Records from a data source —
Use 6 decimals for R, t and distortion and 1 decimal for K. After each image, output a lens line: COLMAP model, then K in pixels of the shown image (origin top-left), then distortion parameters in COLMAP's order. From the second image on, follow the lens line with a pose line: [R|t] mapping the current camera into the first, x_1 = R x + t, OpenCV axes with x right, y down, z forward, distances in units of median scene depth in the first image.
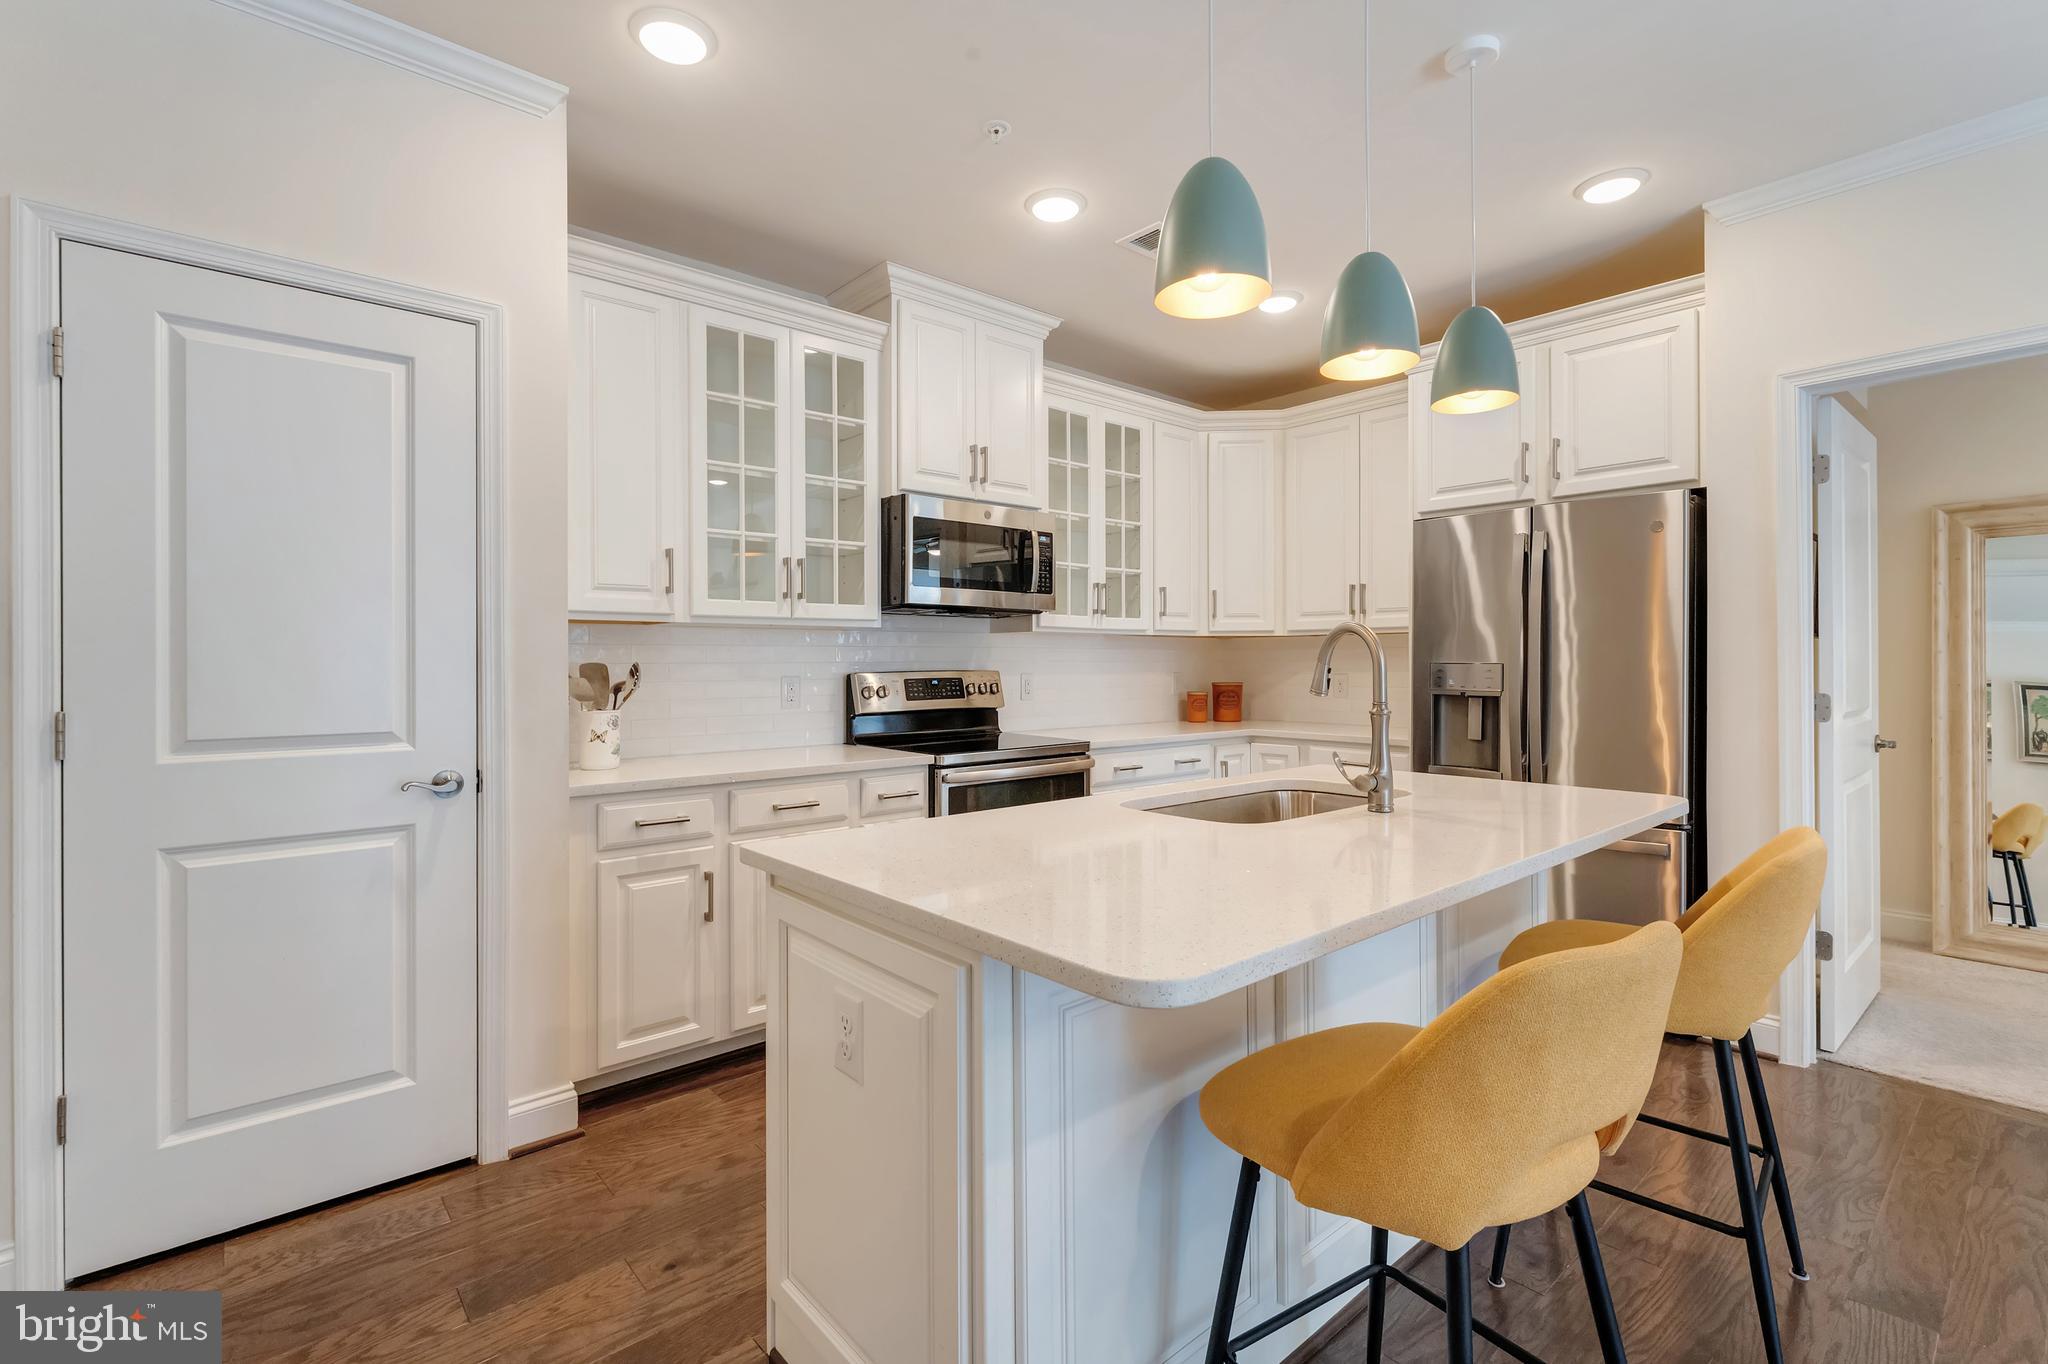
lens RADIAL K [[922.1, 0, 1017.5], [0, 922.1, 661.5], [0, 0, 1]] dist [-0.000610, 0.000075]
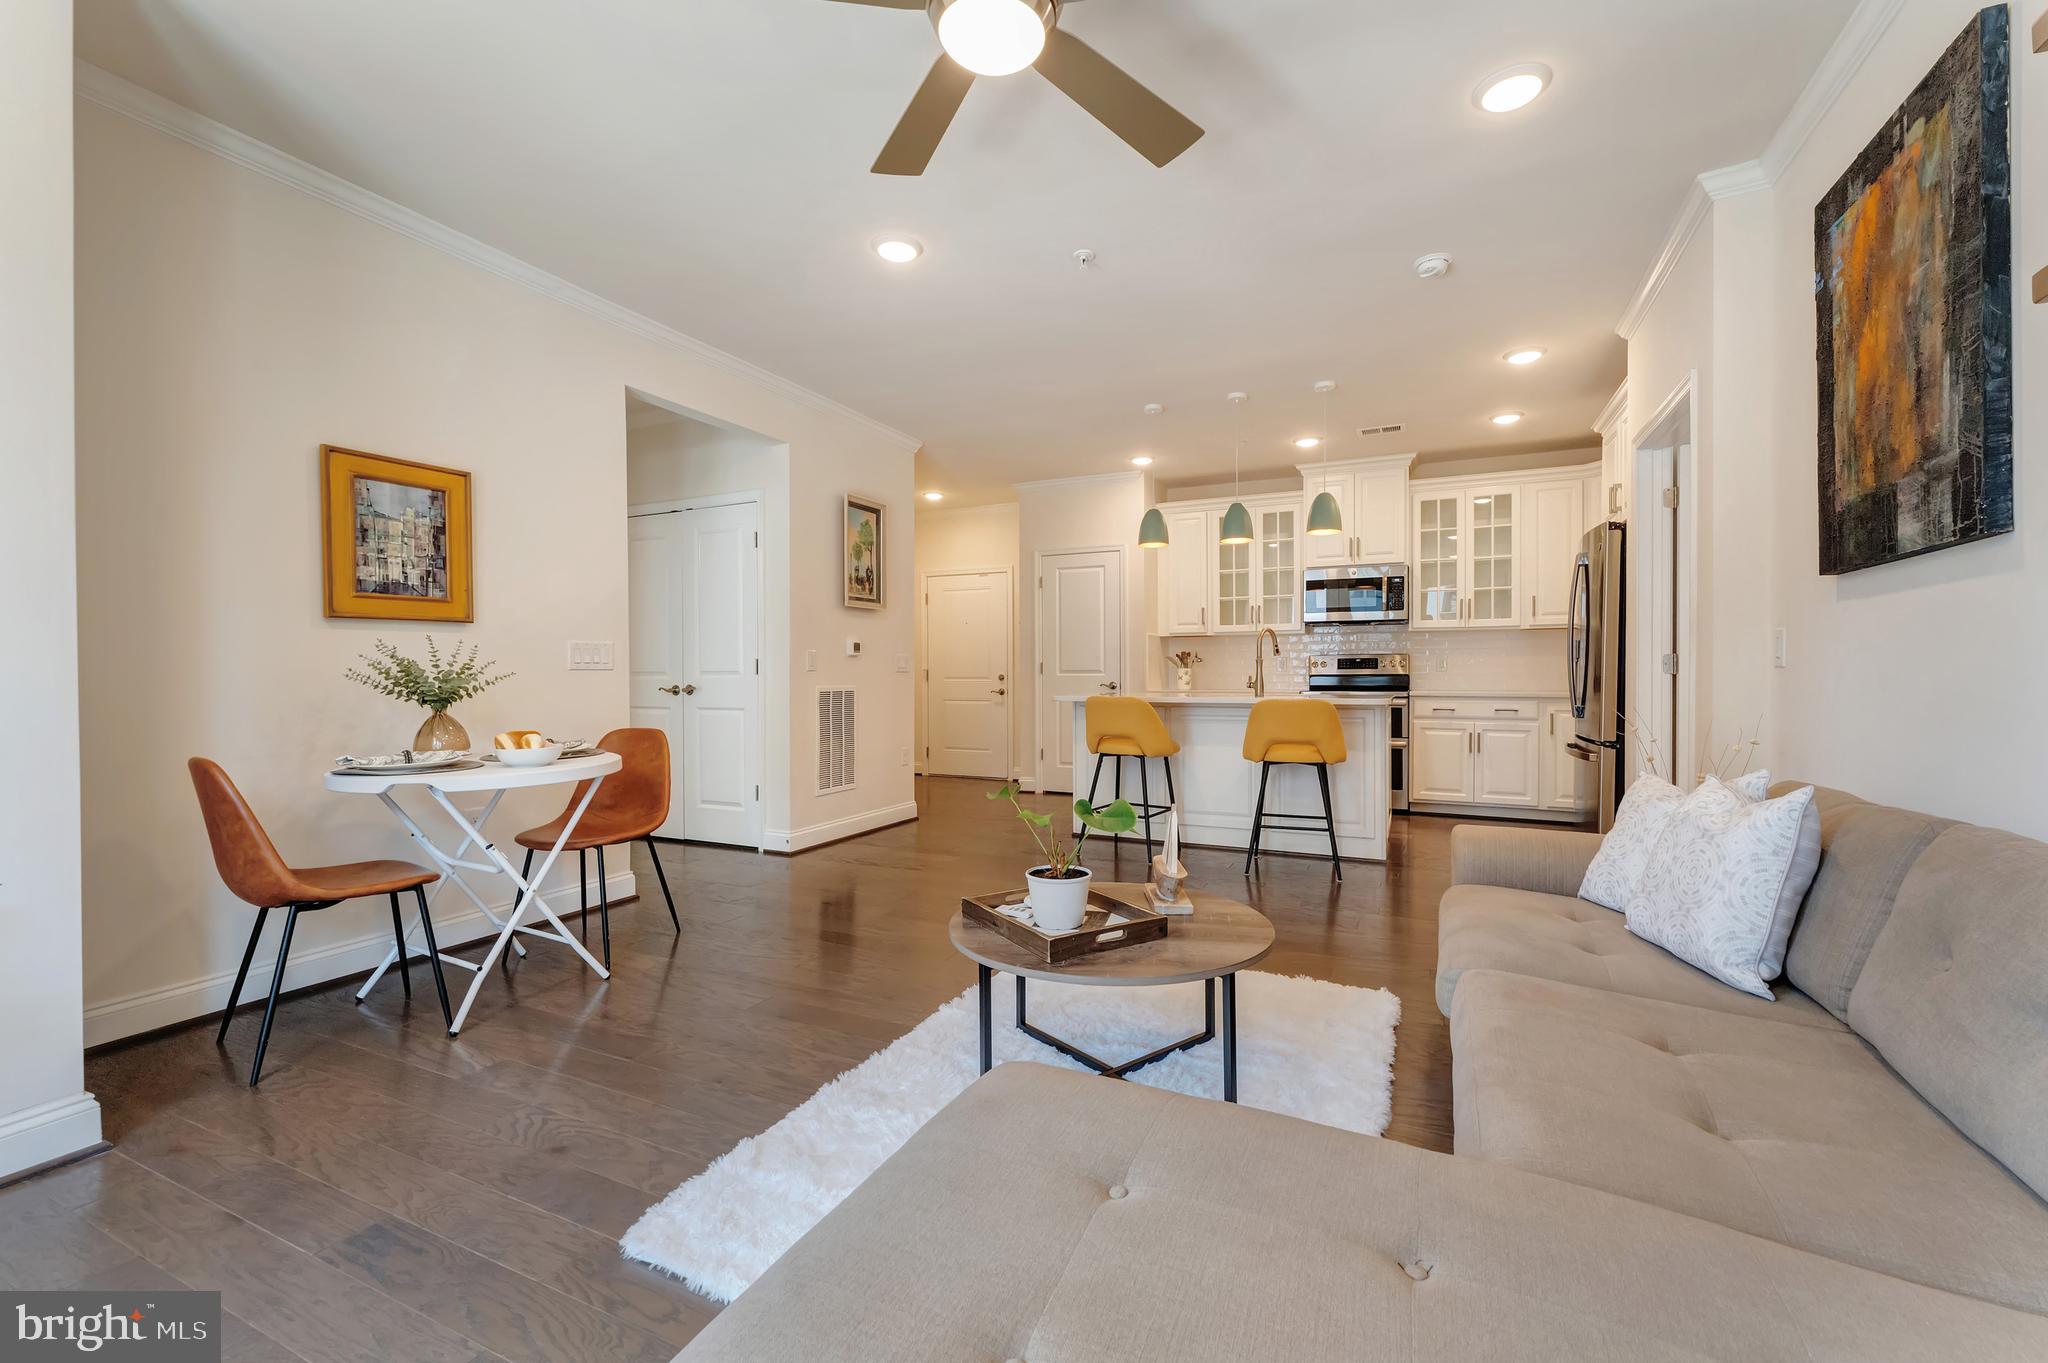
lens RADIAL K [[857.9, 0, 1024.0], [0, 857.9, 681.5], [0, 0, 1]] dist [-0.000774, 0.000048]
pose [[0.403745, 0.010093, -0.914816, 1.403127], [0.002021, 0.999927, 0.011924, 0.049641], [0.914870, -0.006663, 0.403695, -0.388939]]
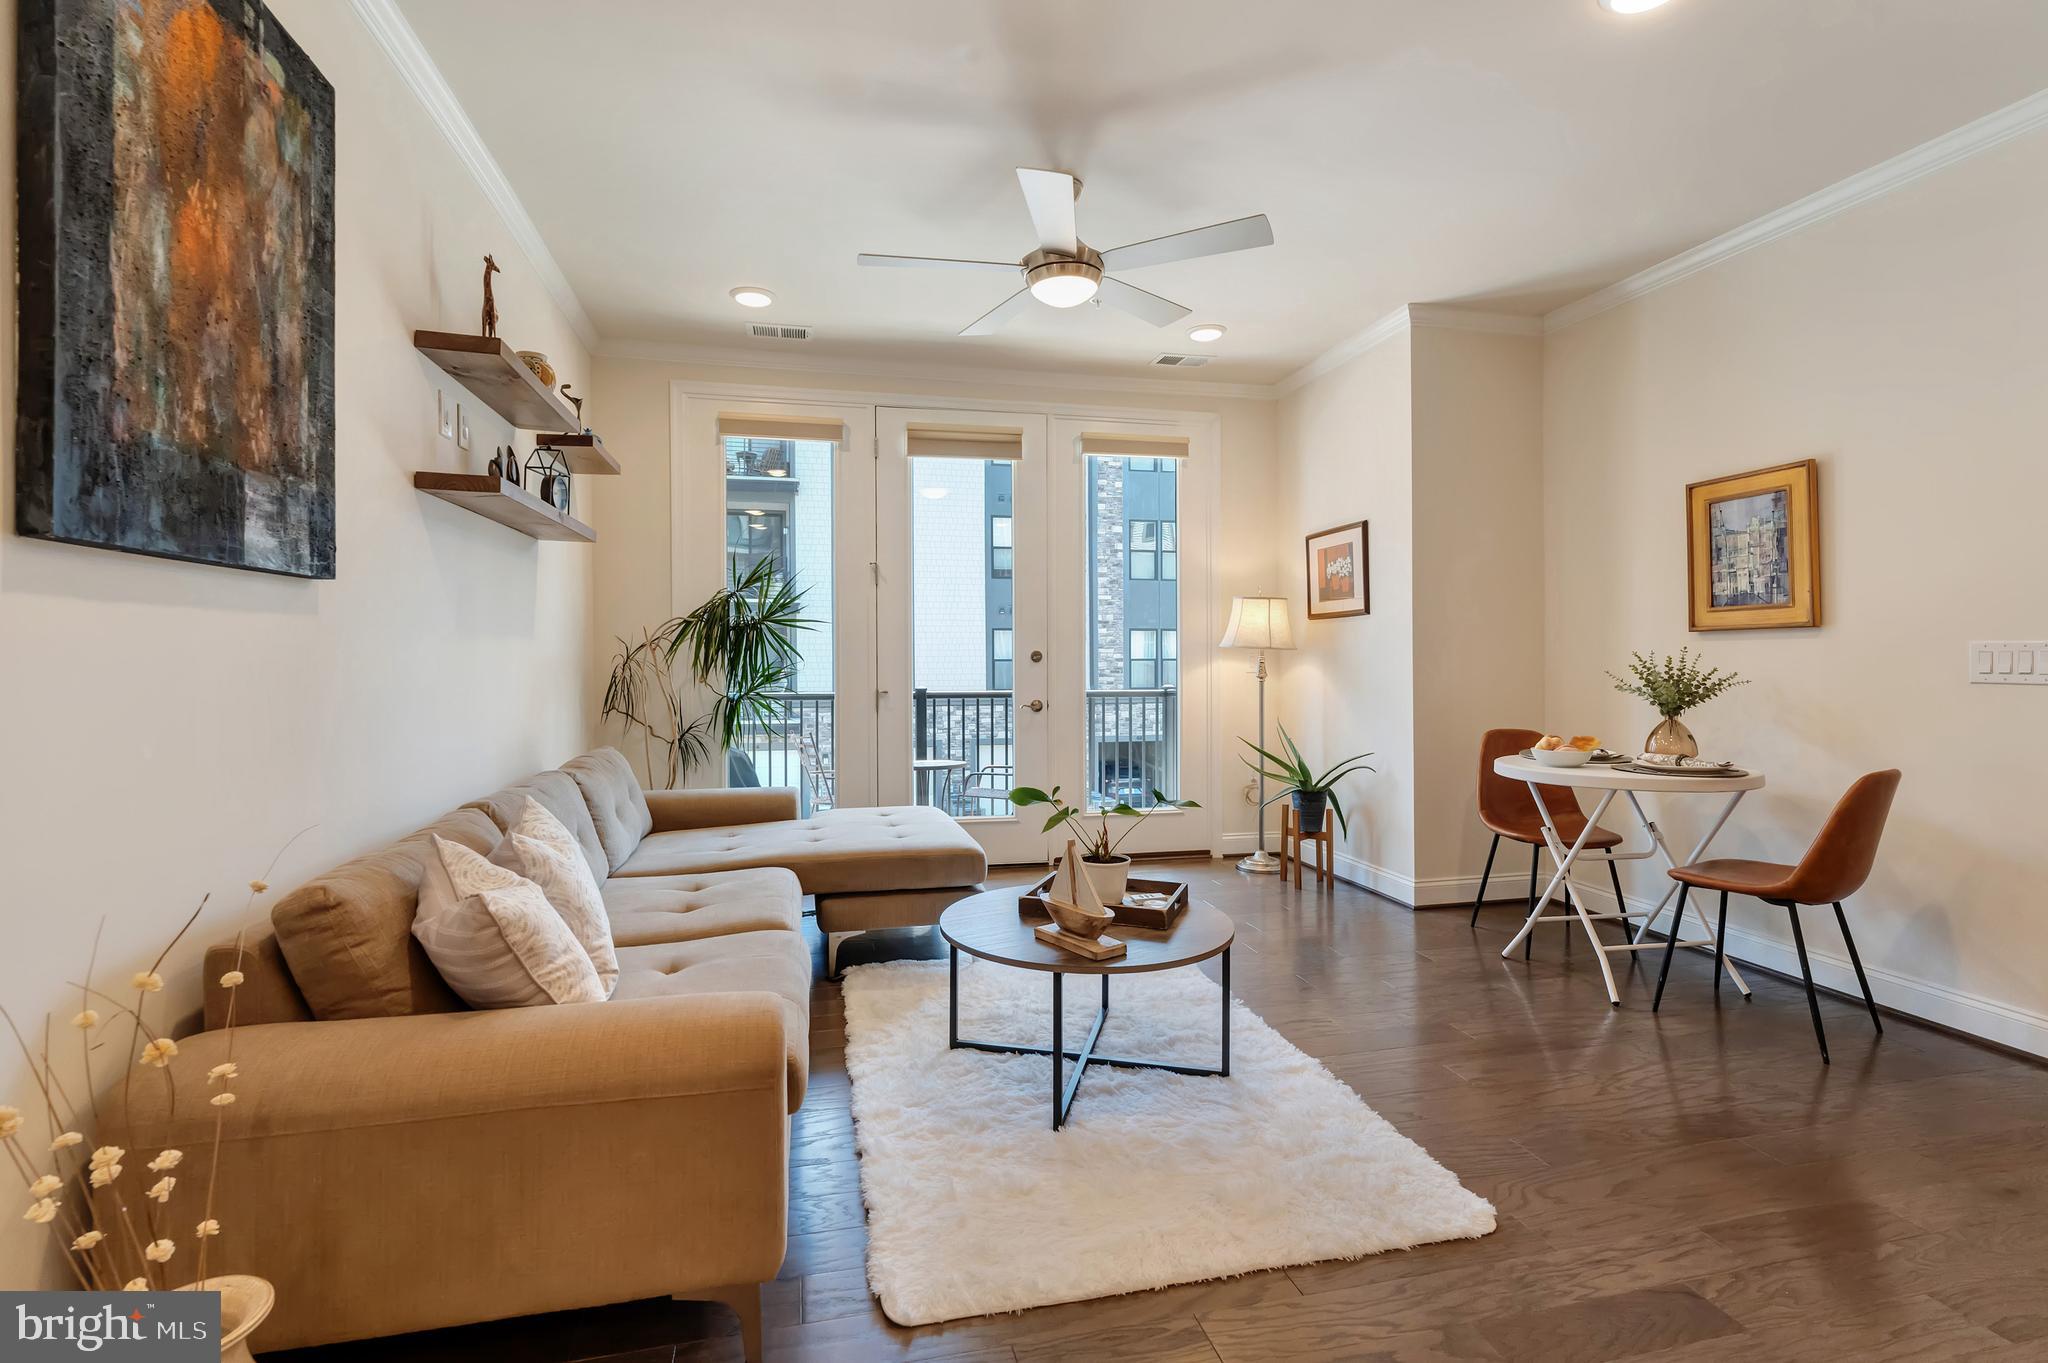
lens RADIAL K [[943.7, 0, 1027.9], [0, 943.7, 656.7], [0, 0, 1]] dist [0.000297, 0.000063]
pose [[-0.886591, 0.003247, 0.462543, 0.535034], [0.003766, 0.999993, 0.000197, 0.020619], [-0.462539, 0.001917, -0.886597, 0.624892]]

TASK GOAL — Exclude the pictures and give back the rest of the data above exactly as written.

REPLY TO THE TASK —
Use 6 decimals for R, t and distortion and 1 decimal for K. After each image, output a lens line: COLMAP model, then K in pixels of the shown image (origin top-left), then distortion parameters in COLMAP's order. From the second image on, follow the lens line with a pose line: [R|t] mapping the current camera into the first, x_1 = R x + t, OpenCV axes with x right, y down, z forward, distances in units of median scene depth in the first image.
lens RADIAL K [[922.1, 0, 1017.5], [0, 922.1, 661.5], [0, 0, 1]] dist [-0.000610, 0.000075]
lens RADIAL K [[857.9, 0, 1024.0], [0, 857.9, 681.5], [0, 0, 1]] dist [-0.000774, 0.000048]
pose [[0.403745, 0.010093, -0.914816, 1.403127], [0.002021, 0.999927, 0.011924, 0.049641], [0.914870, -0.006663, 0.403695, -0.388939]]
lens RADIAL K [[943.7, 0, 1027.9], [0, 943.7, 656.7], [0, 0, 1]] dist [0.000297, 0.000063]
pose [[-0.886591, 0.003247, 0.462543, 0.535034], [0.003766, 0.999993, 0.000197, 0.020619], [-0.462539, 0.001917, -0.886597, 0.624892]]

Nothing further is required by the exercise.